This past summer, our field lost Joe L. Martinez, Jr., Ph.D., an academic scientist in the areas of neuropharmacology and psychobiology, and a champion of diversity in science. Joe died of liver cancer. At the time of his passing, Joe was retired from a long and notable career with his longest tenure at the University of Texas, San Antonio (UTSA), where he was the Ewing Halsell Distinguished Chair in psychology and the founder and Director of the Cajal Neuroscience Research Center, currently known as the UTSA Neurosciences Institute. Joe was an ACNP emeritus member.

Joe’s research focused on the neurochemical and neurophysiological basis of learning and memory. In 1982, as a young professor of psychology at the University of California, Berkeley, Joe set out to study the modulation of learning and memory by signals peripheral to the CNS, an area in which he trained under Jim McGaugh at UC Irvine. He soon initiated an additional research program on hippocampal mechanisms of learning, measuring synaptic plasticity in rodents in vivo during a time when reductive neuroscience was king, and only slice physiology experiments seemed highly valued. In both of these areas, he and his lab primarily focused on the role of endogenous opioid peptides, making new discoveries of their contribution to learning and memory mechanisms. For example, Joe and his then graduate student (and later colleague) Brian E. Derrick, found that the mossy fiber-CA3 hippocampal synapse in vivo expressed a mu opioid receptor-dependent Hebbian LTP, in contrast to prevailing thought. Joe and his lab members also began to investigate learning-induced gene expression changes in the 1980s, long before the availability of today’s sophisticated tools. It was a wonderful environment and I was lucky to be there for my graduate studies.

Joe remained deeply interested in hippocampal mechanisms of memory, including their gene expression dependencies, for the rest of his academic career. However, he would spend most of that in Texas; in 1995, Joe and his lab made an important move to UTSA, where Joe became increasingly involved in administrative roles that allowed him to shape the future of neuroscience at his new institution and impact the neuroscience training and education of scores of students, including a large UTSA Latino population. Indeed, those that knew Joe are not surprised to read of this other, equally prominent, aspect to his career: a deep interest in underrepresented groups in society in general, and in science in particular. Joe’s interest in this area was long-standing. Proud of his New Mexico heritage, he edited the first volume on Chicano Psychology (1984). Joe further broadened his efforts co-directing the American Psychological Association Diversity Program in Neuroscience. With the late James Townsel, he began the popular Summer Program in Neuroscience, Excellence and Success at the Marine Biological Laboratory at Wood’s Hole MA in 1989. Still going strong after 30 odd years, this NIMH-supported immersive summer neuroscience experience for underrepresented groups builds cohorts and communities of support, and has trained hundreds of scientists and educators in our field, many of whom carry on Joe’s legacy of mentorship and stewardship of the next generation of black and brown students.

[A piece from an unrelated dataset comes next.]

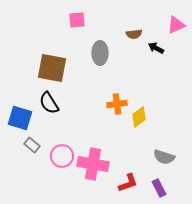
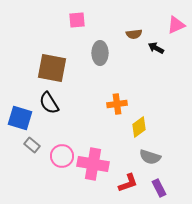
yellow diamond: moved 10 px down
gray semicircle: moved 14 px left
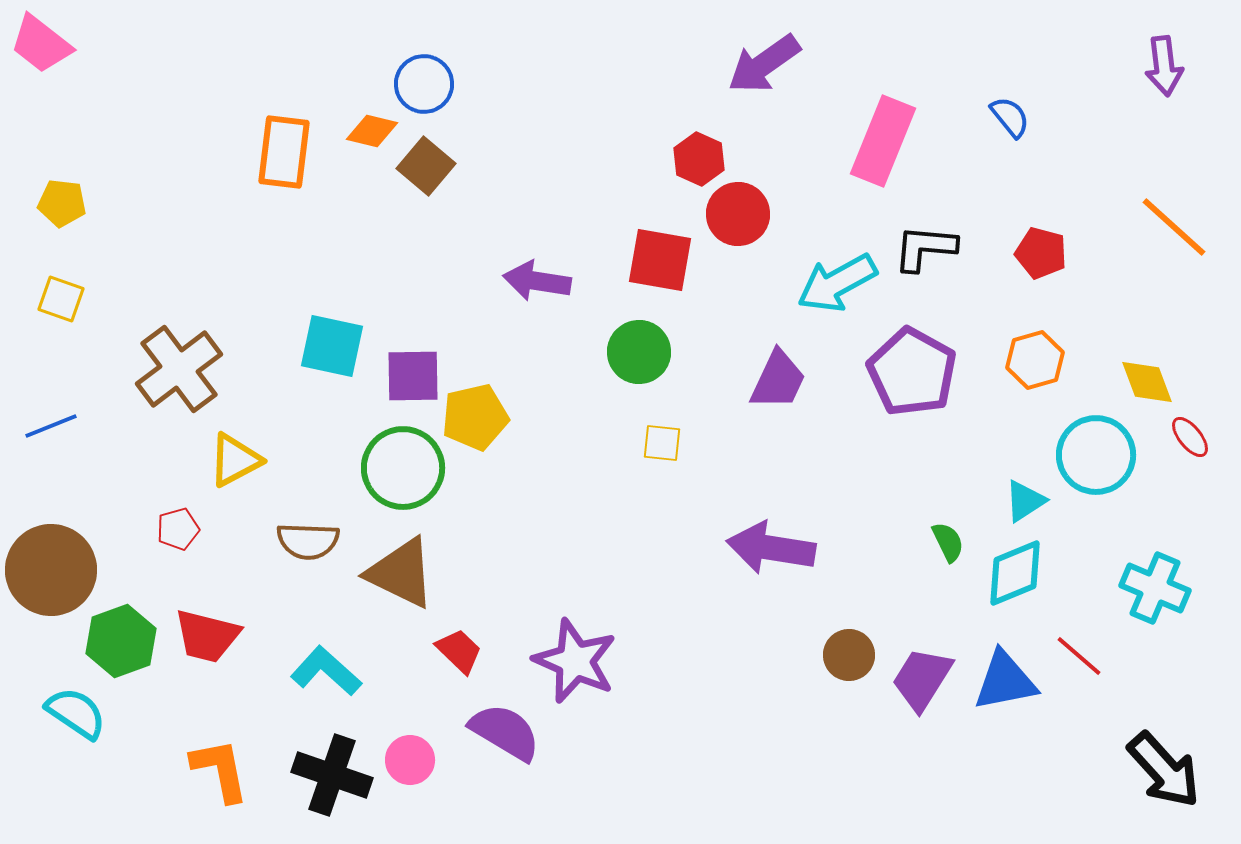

During these years, Joe wrote Learning and Memory: A Biological View (1986, 1991) and Neurobiology of Learning and Memory (1998, 2007) both with Ray Kesner. Joe was recognized with the AAAS Mentor Award for Lifetime Achievement in 1994, was elected as Fellow of the American Association for the Advancement of Science (AAAS) in 1995, and received the Association for Neuroscience Departments and Programs Education Award in 2003. More importantly, through his lifetime of dedication and service to trainees, he won the lasting gratitude of many who received a critical boost through his personal efforts. In 2013 Joe moved to the University of Illinois at Chicago to become the chair of the department of psychology. He retired in 2016.

Joe was a gentle mentor, who could correct your course without a harsh word. He also enjoyed socializing, holding gatherings at his house where he would serve his homemade posole, while providing many opportunities for his trainees and colleagues to make life-long links that have enriched our lives. It’s only fitting that Joe, a scientist of memory, would leave such a strong memory trace in so very many friends, students, and colleagues: of his kindness, support, and belief in each of us. Joe’s path through life serves as an inspiring reminder to consider the memory traces each of us will leave behind. Our science is certainly important, but our individual and unique ability to nurture and educate future generations in our field may be our most important legacy.